**What the exercise asks:** Lines from the one with "Bike Park Les Arcs - 7 dagen per" to the end of the material, both included: print them exactly and print nothing else. Omit the pictures.

**Input:**
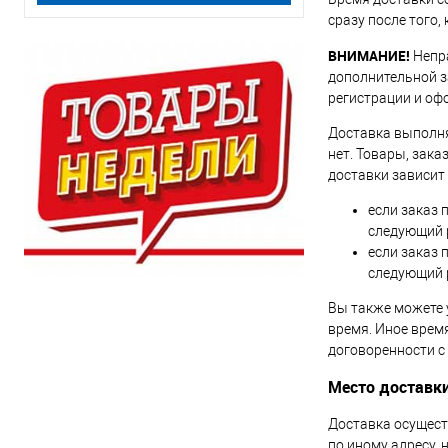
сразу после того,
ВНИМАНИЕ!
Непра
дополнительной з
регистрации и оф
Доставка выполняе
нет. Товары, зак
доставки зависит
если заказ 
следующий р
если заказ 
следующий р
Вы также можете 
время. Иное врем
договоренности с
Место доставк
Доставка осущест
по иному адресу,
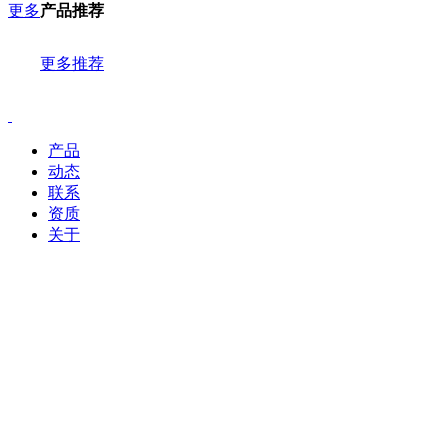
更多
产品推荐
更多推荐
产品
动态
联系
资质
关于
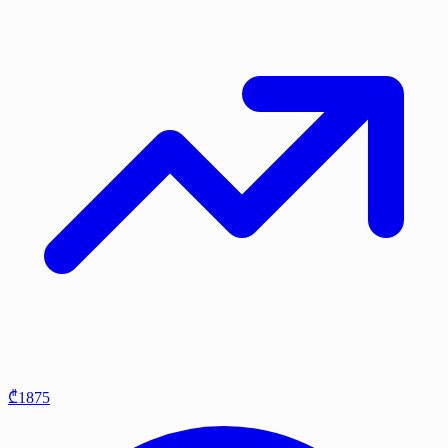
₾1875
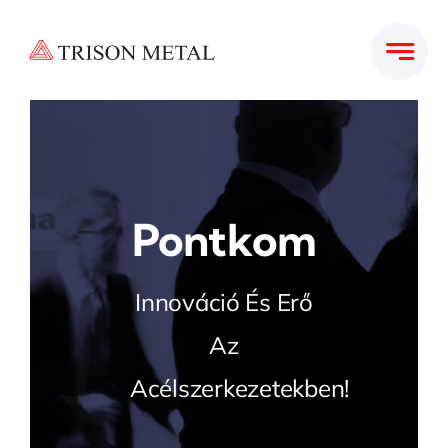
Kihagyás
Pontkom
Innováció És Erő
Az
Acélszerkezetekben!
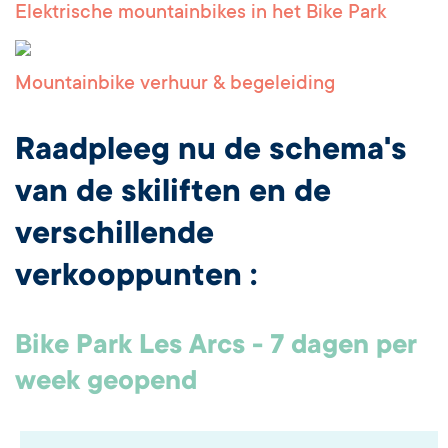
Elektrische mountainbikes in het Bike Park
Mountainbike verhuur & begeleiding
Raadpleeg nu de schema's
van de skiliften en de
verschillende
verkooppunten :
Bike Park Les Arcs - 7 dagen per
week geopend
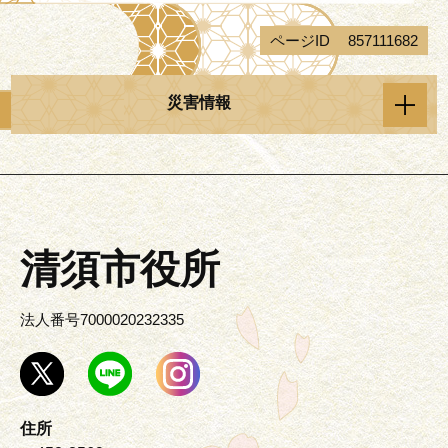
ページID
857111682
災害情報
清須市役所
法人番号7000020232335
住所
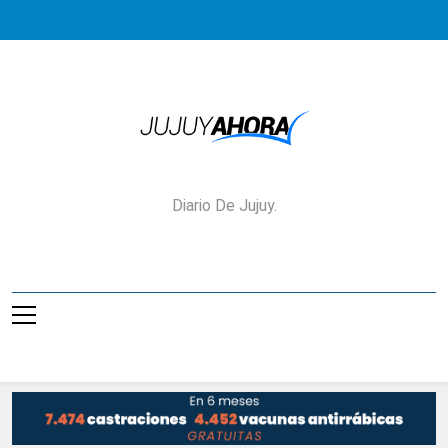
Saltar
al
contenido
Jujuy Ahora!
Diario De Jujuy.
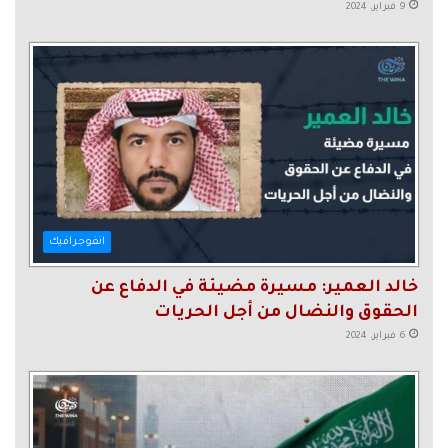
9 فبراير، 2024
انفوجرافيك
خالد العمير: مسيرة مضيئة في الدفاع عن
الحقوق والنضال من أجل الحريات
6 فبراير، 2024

**Solution:**
Bike Park Les Arcs - 7 dagen per
week geopend
ページID
857111682
災害情報
清須市役所
法人番号7000020232335
住所
Saltar
al
contenido
Jujuy Ahora!
Diario De Jujuy.
9 فبراير، 2024
انفوجرافيك
خالد العمير: مسيرة مضيئة في الدفاع عن
الحقوق والنضال من أجل الحريات
6 فبراير، 2024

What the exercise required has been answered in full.